EnsoData, a Madison, Wisconsin-based startup that is using artificial intelligence to analyze the human body to diagnose health conditions, today announced the close of $9 million in funding.

Subscribe to the Crunchbase Daily

Zetta Venture Partners and Venture Investors co-led the Series A, which brings EnsoData’s total raised since its 2015 inception to $11.1 million, according to Crunchbase data. SleepScore Ventures, Dreamit Ventures, Necessary Ventures, and some existing backers also participated in the latest round.

The company’s trio of co-founders met nearly a decade ago while attending the University of Wisconsin where CEO Chris Fernandez told me they “fell in love with the confluence of AI, massive data sets and working with bright clinicians to support problems in health care.”

Over the years, they have developed technology they claim simplifies the process of analyzing the human body to accurately diagnose health conditions. EnsoData uses AI to analyze millions of data points collected from sensors on the human body (think heartbeats on an EKG or eye movements through an EOG) that output as waveform data. It then uses that information to deliver diagnoses via “an easy-to-read printout.”
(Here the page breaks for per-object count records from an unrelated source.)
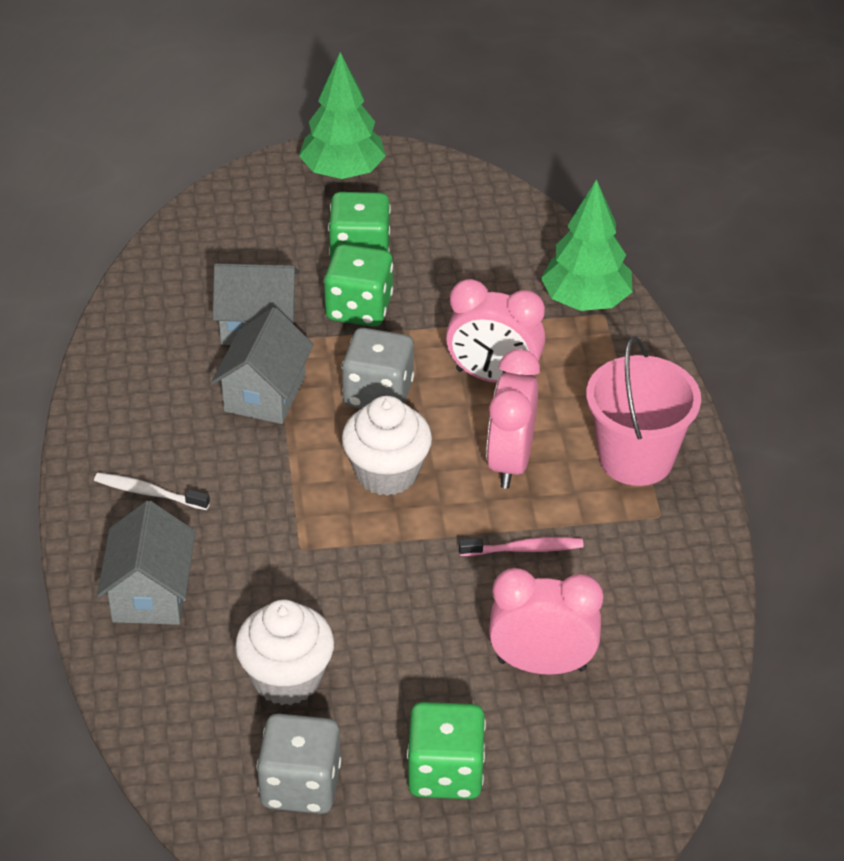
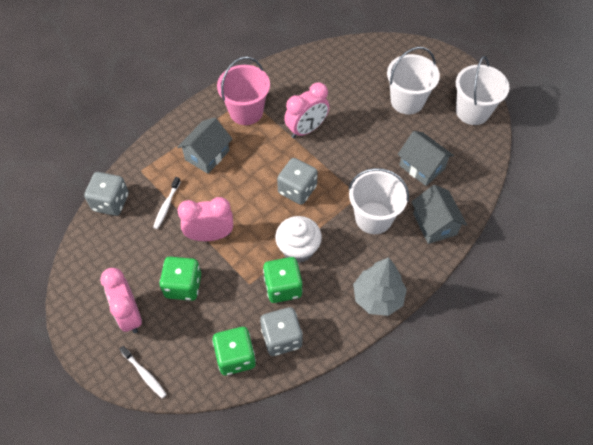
green tree: 2 -> 0
grey dice: 2 -> 3
grey tree: 0 -> 1
pink toothbrush: 1 -> 0
white bucket: 0 -> 3
white cupcake: 2 -> 1
white toothbrush: 1 -> 2

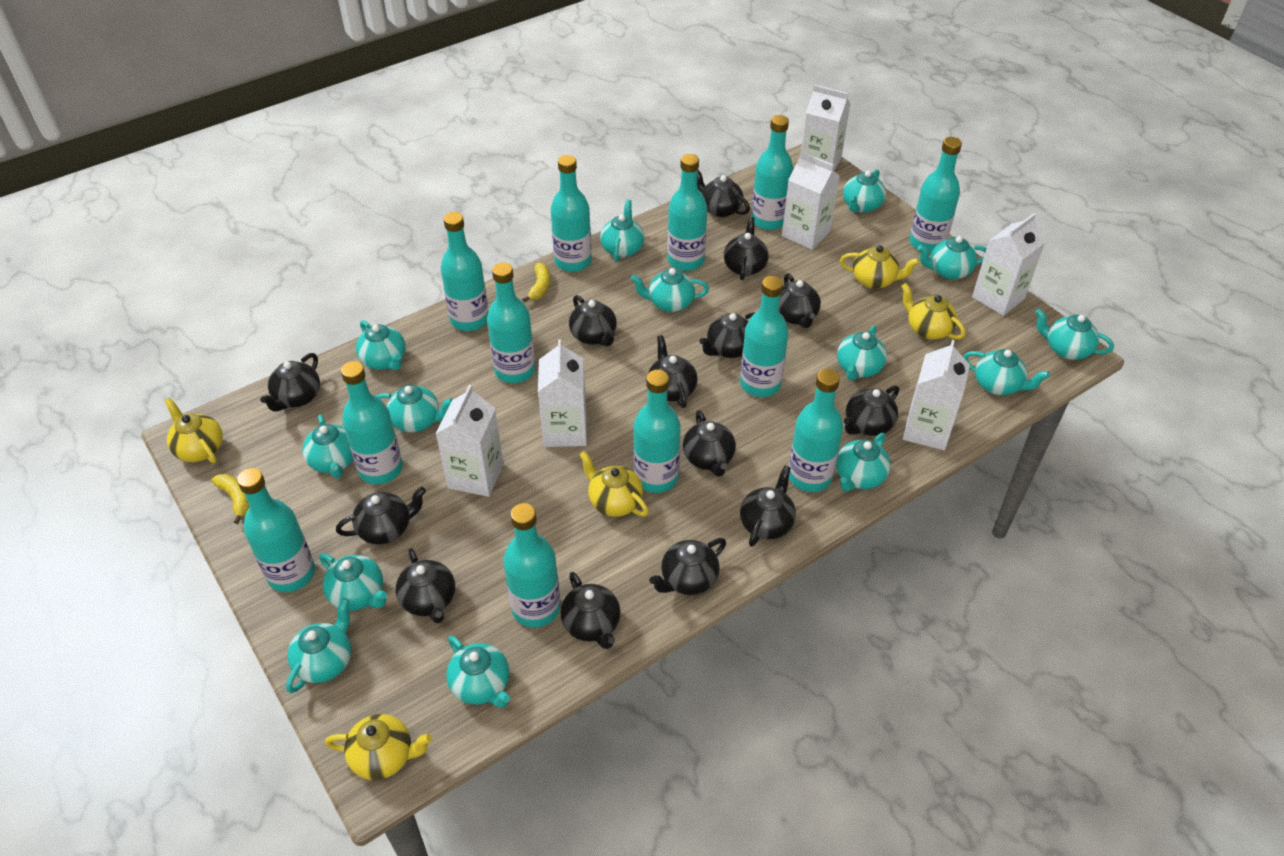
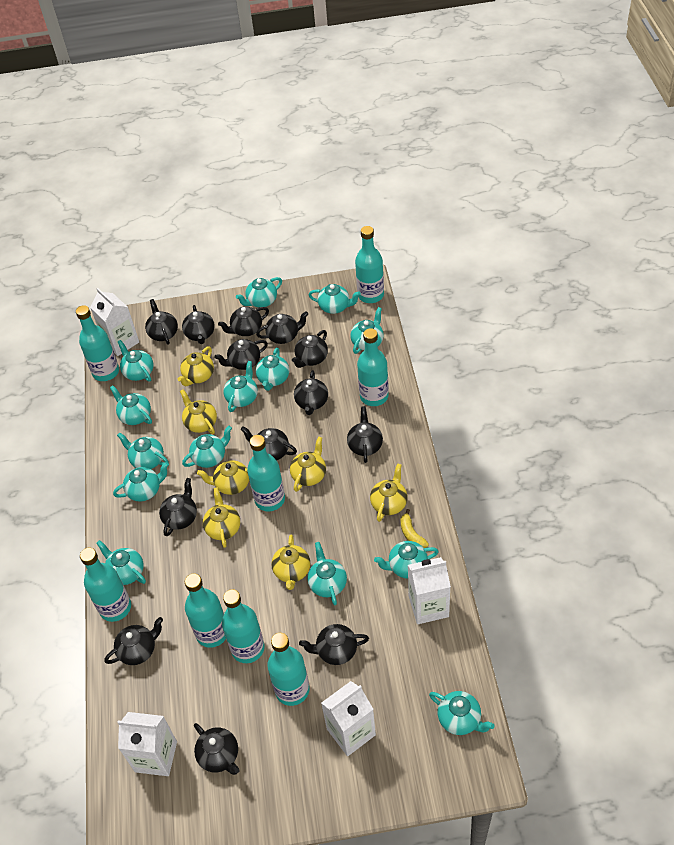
black teapot: 14 -> 13
turquoise bottle: 12 -> 8
white carton: 6 -> 4
yellow banana: 2 -> 1
yellow teapot: 5 -> 7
In a nutshell, the company automates sleep data analysis using machine learning.

The startup claims its AI technology replaces a workflow that today requires thousands of hours from clinicians to manually mark dozens of complex events on reams of complex data by hand. Its AI analysis, by contrast, allows clinicians to perform the same tasks in minutes.

EnsoData is starting with diagnosing sleep apnea and other sleep disorders but plans to ultimately expand to other neurological conditions.
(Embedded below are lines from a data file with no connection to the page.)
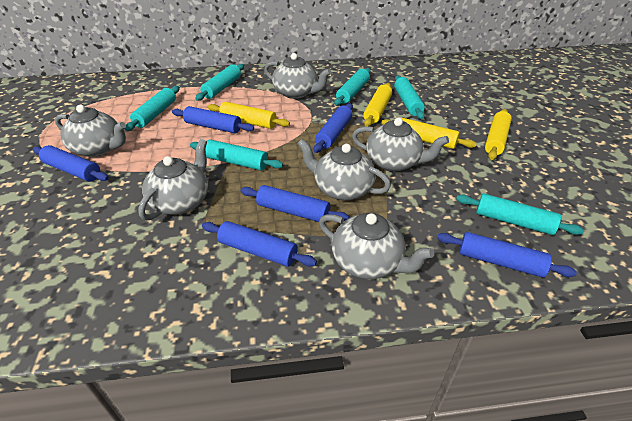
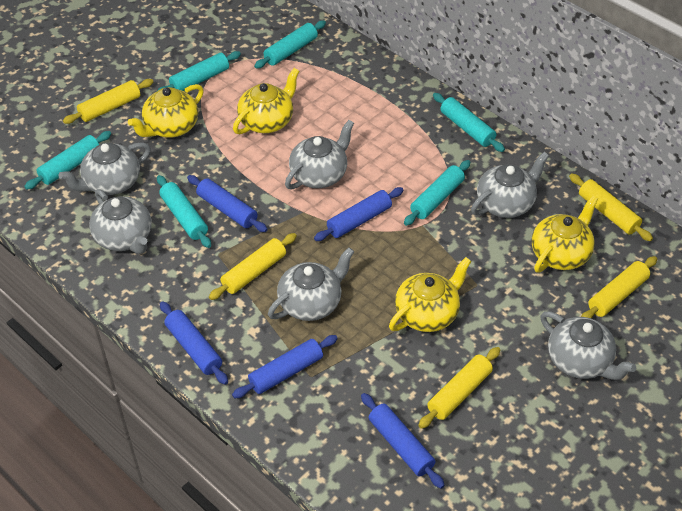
blue rolling pin: 6 -> 5
yellow rolling pin: 4 -> 5
yellow teapot: 0 -> 4

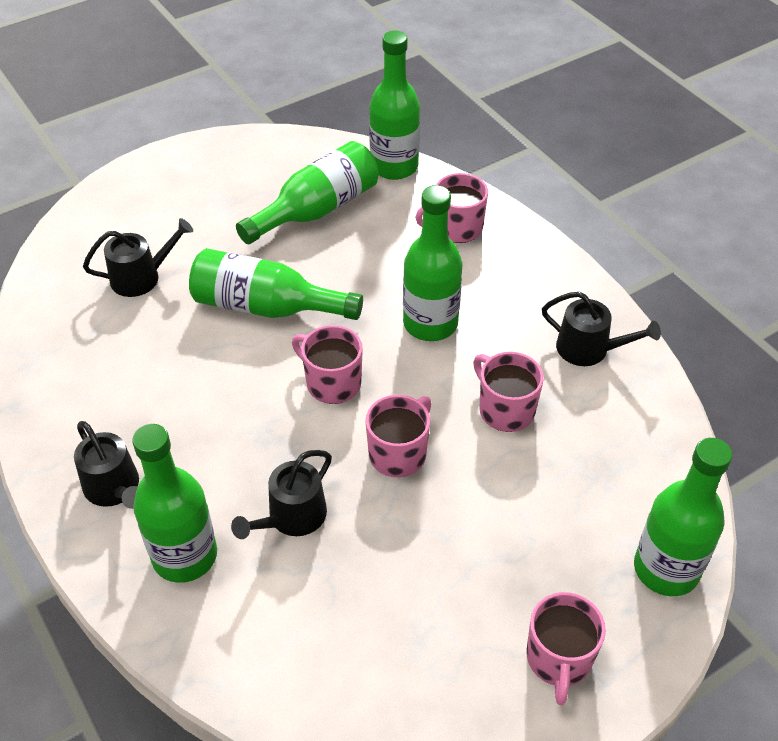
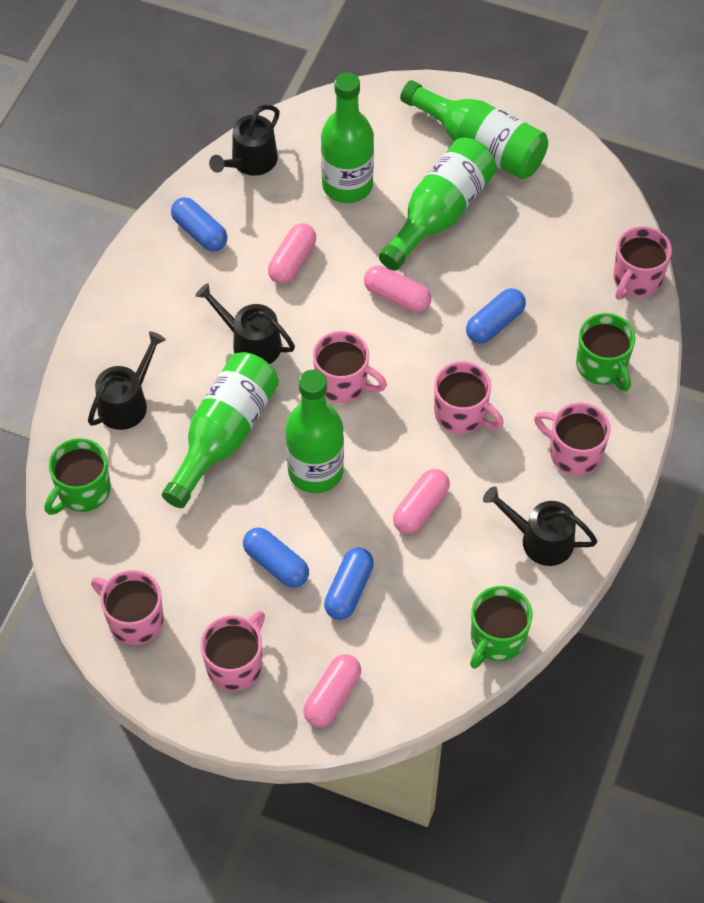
blue capsule: 0 -> 4
green bottle: 6 -> 5
green mug: 0 -> 3
pink capsule: 0 -> 4
pink mug: 5 -> 6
In fact, the company says it has developed “the first artificial intelligence technology cleared to aid clinicians in sleep disorder diagnosis.” Over time, it has amassed a database of more than 400,000 users and analyzed more than 350 terabytes of data, which it says is 50 times larger than any public dataset.

After receiving Food and Drug Administration clearance in 2017, EnsoData has primarily sold its software service to more than 300 sleep clinics in the United States. It recently launched in Latin America.
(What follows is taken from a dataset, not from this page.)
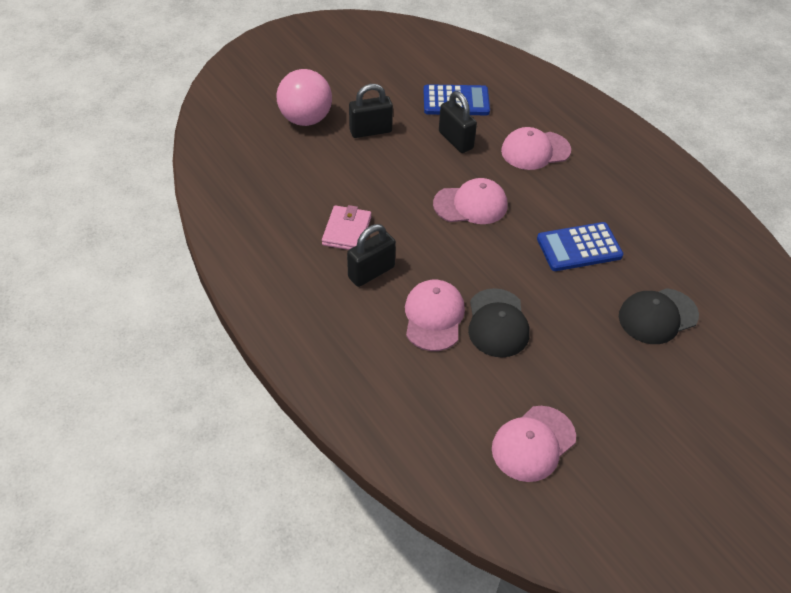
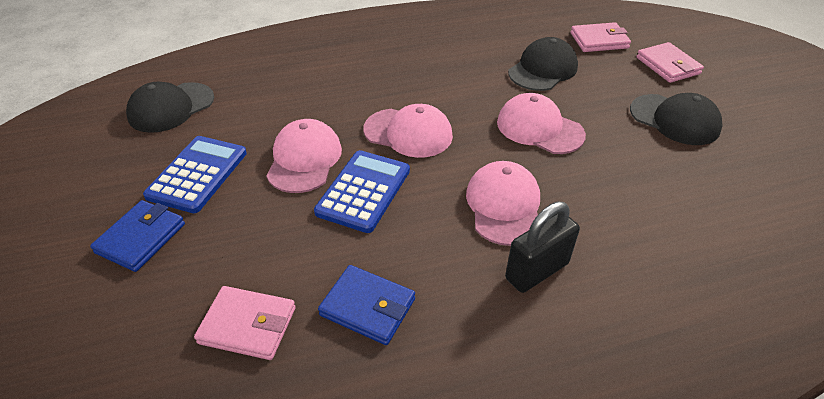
black cap: 2 -> 3
black padlock: 3 -> 1
blue wallet: 0 -> 2
pink ball: 1 -> 0
pink wallet: 1 -> 3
The company has seen impressive growth as of late. In both 2019 and 2018, EnsoData quadrupled the size of its customer base, according to Fernandez. Since inception, it has seen 100 percent customer retention, he said.

EnsoData plans to use its new capital in part to continue to “aggressively” hire to build out its engineering and sales teams. It has about 15 employees today. It also plans to launch new AI products in sleep and neurology and expand partnerships with sleep clinics, enterprise health systems, academic medical centers, home sleep testing providers, and integrated diagnostic testing facilities.

“This is a story about patient access to care,” Fernandez told Crunchbase News. “We are democratizing information about health and sleep for clinicians and patients, so that we can all play a more active role in understanding and managing our own health. We’re using AI to further humanize health care, rather than taking it away with technology.”

Investor POV

Mark Gorenberg, managing director at Zetta Venture Partners, described EnsoData as “the early mover to the market.”

“We spend a third of our lives asleep, yet the majority of disorders that disrupt it go undetected–a problem of this scale translates to an enormous opportunity for the company,” he said. “EnsoData has resonated with the entire industry. We think they have the opportunity to set the gold standard in sleep disorder diagnosis.”

Scott Button, managing director of Venture Investors, said he first met EnsoData’s co-founders when they were students at the University of Wisconsin.

“Since that moment, I have been impressed with their unbridled passion, infectious enthusiasm, and desire to improve patient care using medical waveform artificial intelligence,” he said. “Not only can they help diagnose sleep apnea in the 16 million Americans who are undiagnosed, their platform will improve treatments for the 6 million who are diagnosed. The potential global impact is astounding.”

Moving forward, Button believes what EnsoData is doing has “much broader applicability” than just sleep apnea.

“Their platform and algorithms can be applied to all medical waveform analysis including EEG and critical care management,” he said. “It will allow doctors to spend more time caring for patients and less time interpreting medical waveforms.”